Personal information
- Born: September 22, 1984 (age 40) Ithaca, Michigan, U.S.
- Height: 6 ft 4 in (1.93 m)
- Weight: 310 lb (141 kg)

Career information
- College: Nebraska

Career history
- New York Giants (2007)*; New England Patriots (2007)*; Green Bay Packers (2007–2008)*; Detroit Lions (2008)*; San Francisco 49ers (2008)*; Philadelphia Eagles (2008); Kansas City Chiefs (2009)*; San Francisco 49ers (2009–2010); Virginia Destroyers (2011)*; Edmonton Eskimos (2011); Toronto Argonauts (2012)*; Saskatchewan Roughriders (2012);
- * Offseason and/or practice squad member only

Career NFL statistics
- Games played: 3
- Stats at Pro Football Reference

= Chris Patrick (gridiron football) =

American gridiron football player (born 1984)

Chris Patrick (born September 22, 1984) is an American former professional football player who was an offensive tackle in the National Football League (NFL). He played college football for the Nebraska Cornhuskers before being signed by the New York Giants as an undrafted free agent in 2007.

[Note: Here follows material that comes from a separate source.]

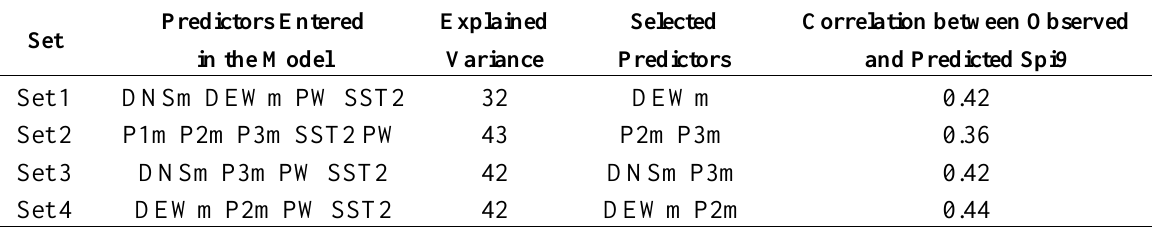
Table 3. Sets of predictors used in linear regression model.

Patrick was also a member of the New England Patriots, Green Bay Packers, Detroit Lions, Philadelphia Eagles, Kansas City Chiefs, San Francisco 49ers, Edmonton Eskimos, Toronto Argonauts, Virginia Destroyers, and Saskatchewan Roughriders.

==Professional career==
Patrick was originally entered in the NFL supplemental draft after forgoing his senior year at the University of Nebraska–Lincoln and missing the deadline for the traditional NFL draft.

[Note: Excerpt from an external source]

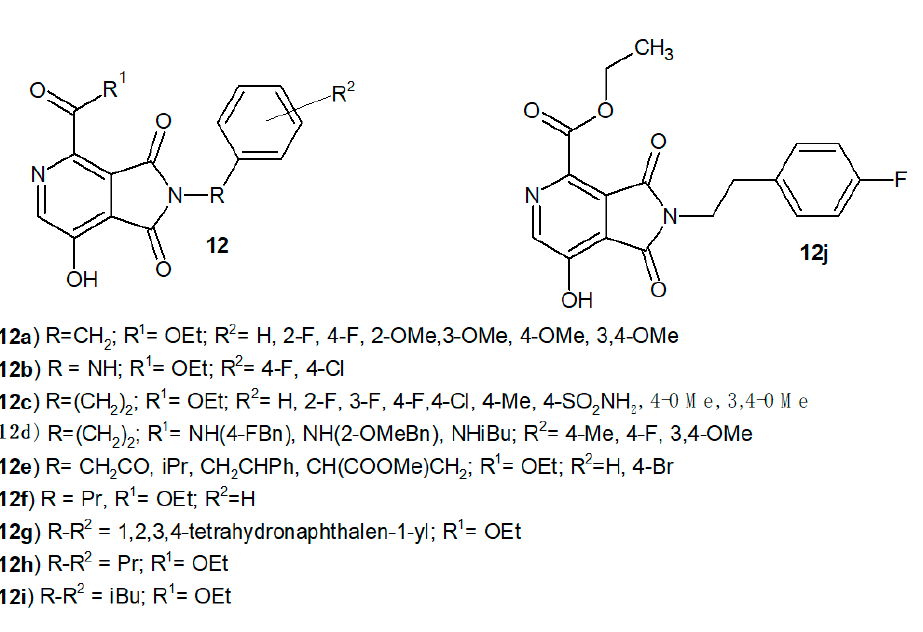
Figure 8. 7-Hydroxy-1,3-dioxo-2,3-dihydro-1 H -pyrrolo[3,4- c ]pyridine-4-carboxylate derivatives 12 Figure 8. 7 ‐ Hydroxy ‐ 1,3 ‐ dioxo ‐ 2,3 ‐ dihydro ‐ 1 H ‐ pyrrolo[3,4 ‐ c ]pyridine ‐ 4 ‐ carboxylate derivatives 12 and the most active compound 12j . and the most active compound 12j .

He was added to the Eagles' 53-man roster for the final seven (4 regular season and 3 playoff) games of the 2008 NFL season, but saw no game action. After starting the 2009 NFL season with the Chiefs as a member of that team's practice squad, Patrick signed with the 49ers in late October to add depth to the offensive line. He made his first NFL regular-season appearance on November 22 against the Green Bay Packers at Lambeau Field. Patrick appeared in two more games in the 2009 season, December 14 against the Arizona Cardinals - his Candlestick Park debut - and January 3 at the St. Louis Rams. All three appearances came on special teams.

Patrick was waived by the 49ers on August 18, 2010.

Patrick signed with the Edmonton Eskimos as a free agent on August 16, 2011, dressed for 11 games (starting 10 games) in the 2011 season, and was released by the Edmonton Eskimos on January 18, 2012.

On May 16, 2012, Patrick signed as a free agent with the Toronto Argonauts. On June 10, 2012, the Toronto Argonauts traded Patrick to the Saskatchewan Roughriders for a 2014 conditional draft pick.

Patrick was released by the Saskatchewan Roughriders on August 16, 2012.